The abilityNEWS Daily
Author’s Note
A financial crisis is ripping through the ranks of Service Providers, as they desperately attempt to continue offering services to clients while waiting for the new funding periods to kick in.
This inflexibility of is not just hindering participants from accessing supports when needs change, but also creating chaos in the market as it places providers under real financial pressure. Most providers simply lack cash reserves and are struggling to both provide services and find the money to pay for them.
AXIS Supports has now carried out a comprehensive, detailed survey providing evidence of just how small providers are suffering, as our Big Story reports.
Best, Nic Stuart, [email protected]
The Big Story

Providing occupational therapy (photo courtesy Axis Supports)
Disability Services Having to Choose Between Providing Services and Remaining Solvent
A survey has revealed the devastating impact of a new policy that delays the release of funds to service providers. Eighty percent of those surveyed now say they’re suffering severe financial losses as they struggle to continue offering services.

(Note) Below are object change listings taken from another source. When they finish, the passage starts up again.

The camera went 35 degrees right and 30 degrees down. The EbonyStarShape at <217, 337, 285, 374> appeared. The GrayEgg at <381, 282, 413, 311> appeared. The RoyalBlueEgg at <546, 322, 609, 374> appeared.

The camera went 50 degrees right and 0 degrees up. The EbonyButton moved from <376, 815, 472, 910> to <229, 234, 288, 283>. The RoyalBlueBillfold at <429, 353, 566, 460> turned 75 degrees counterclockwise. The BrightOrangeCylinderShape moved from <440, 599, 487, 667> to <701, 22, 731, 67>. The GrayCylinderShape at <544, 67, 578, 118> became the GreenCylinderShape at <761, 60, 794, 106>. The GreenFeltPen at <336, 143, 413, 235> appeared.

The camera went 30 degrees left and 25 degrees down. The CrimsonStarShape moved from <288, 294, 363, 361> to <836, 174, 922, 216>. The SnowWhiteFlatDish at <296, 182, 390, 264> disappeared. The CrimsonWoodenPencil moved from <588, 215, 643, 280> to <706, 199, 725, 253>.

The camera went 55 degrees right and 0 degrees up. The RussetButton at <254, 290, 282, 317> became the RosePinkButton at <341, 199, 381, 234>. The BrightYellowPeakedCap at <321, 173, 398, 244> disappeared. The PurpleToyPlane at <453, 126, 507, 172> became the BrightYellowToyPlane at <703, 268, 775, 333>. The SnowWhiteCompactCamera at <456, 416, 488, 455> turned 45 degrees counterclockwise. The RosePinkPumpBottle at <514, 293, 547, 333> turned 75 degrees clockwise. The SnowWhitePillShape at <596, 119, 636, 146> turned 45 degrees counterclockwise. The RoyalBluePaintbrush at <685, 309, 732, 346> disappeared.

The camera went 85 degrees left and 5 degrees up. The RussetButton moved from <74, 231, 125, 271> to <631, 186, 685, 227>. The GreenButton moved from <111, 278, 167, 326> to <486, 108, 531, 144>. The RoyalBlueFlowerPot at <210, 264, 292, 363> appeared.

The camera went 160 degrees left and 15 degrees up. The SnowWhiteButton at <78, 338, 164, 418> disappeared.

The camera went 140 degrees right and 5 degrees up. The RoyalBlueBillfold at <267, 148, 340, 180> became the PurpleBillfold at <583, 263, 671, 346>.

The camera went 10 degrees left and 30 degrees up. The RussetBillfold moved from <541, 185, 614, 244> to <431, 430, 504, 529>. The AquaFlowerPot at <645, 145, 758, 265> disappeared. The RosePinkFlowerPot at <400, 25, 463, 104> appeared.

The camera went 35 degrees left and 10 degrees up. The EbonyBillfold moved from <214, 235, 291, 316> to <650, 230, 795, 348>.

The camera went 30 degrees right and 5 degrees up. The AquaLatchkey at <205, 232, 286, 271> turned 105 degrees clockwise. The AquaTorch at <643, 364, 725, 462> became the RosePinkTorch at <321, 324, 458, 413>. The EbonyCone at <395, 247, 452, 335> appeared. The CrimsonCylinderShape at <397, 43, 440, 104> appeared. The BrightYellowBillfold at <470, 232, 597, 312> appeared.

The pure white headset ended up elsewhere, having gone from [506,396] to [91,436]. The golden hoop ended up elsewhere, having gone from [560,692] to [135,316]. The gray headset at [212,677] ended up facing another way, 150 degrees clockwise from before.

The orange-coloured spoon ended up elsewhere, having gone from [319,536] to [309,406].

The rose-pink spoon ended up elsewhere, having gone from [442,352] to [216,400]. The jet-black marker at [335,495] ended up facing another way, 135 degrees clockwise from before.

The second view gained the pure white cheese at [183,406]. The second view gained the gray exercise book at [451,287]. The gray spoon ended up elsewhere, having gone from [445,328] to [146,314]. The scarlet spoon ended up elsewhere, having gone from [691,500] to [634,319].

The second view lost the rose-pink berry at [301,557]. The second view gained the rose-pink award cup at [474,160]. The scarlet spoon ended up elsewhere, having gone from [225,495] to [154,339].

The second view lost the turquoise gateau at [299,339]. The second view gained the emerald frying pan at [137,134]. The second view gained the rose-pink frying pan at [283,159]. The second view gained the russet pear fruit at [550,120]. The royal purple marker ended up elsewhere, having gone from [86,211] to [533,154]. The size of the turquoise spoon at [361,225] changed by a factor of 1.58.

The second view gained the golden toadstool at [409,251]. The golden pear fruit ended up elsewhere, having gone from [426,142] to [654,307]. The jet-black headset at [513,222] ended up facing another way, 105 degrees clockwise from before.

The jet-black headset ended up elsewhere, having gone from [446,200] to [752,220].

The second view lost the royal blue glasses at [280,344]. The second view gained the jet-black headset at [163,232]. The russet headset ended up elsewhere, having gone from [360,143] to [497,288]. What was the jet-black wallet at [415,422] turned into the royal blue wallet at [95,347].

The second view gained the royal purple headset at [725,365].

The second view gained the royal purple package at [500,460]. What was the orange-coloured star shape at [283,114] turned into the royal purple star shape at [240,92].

James Aspland isn’t the sort of person who gives up easily. As Business Development Manager for AXIS Supports Group in the ACT, he’s become accustomed to extracting everything he can from his resources, while putting together plans to support his clients.
And he’s invested in the sector, providing training for TAFE students at the same time as he’s patching together plans incorporating physiotherapy, occupational therapy, speech pathology, and psychology for his clients.
But this is not his ‘happy place’. Not anymore.
Aspland speaks quickly and with energy as he describes the huge problem he’s having as he attempts to cover the funding gap while waiting for the NDIS to reimburse clients for services.
“I couldn’t work out if it was just me or how other service providers were coping. So I decided to ask them in an effort to find out how widespread this problem is,” Aspland says.
He compiled a quick but detailed survey before sending it out to other providers. The results were devastating, both in their unanimity and the picture they painted of even brilliantly managed companies finding themselves quickly plunged into crisis.
More than 87% of businesses say they've been dramatically affected by the cuts, and all of these say the changed funding release periods have also resulted in a major negative impact for clients.
One provider commented that in one instance, transitioning to the new funding release dates is creating significant risks.
“Our participant is now at risk of being left without supports [with] no way of supporting themselves. If the provider continues to maintain the minimum hours of support required there is a shortfall of tens of thousands of dollars every quarter,” they added.
The survey demonstrates how businesses that have made the effort to gain registration as accredited NDIS providers are now being crushed by the very system they’re attempting to work within.
Without the resources of larger providers to fall back on, many are now having to choose between continuing to provide services to clients or cutting back simply so they can stay in business.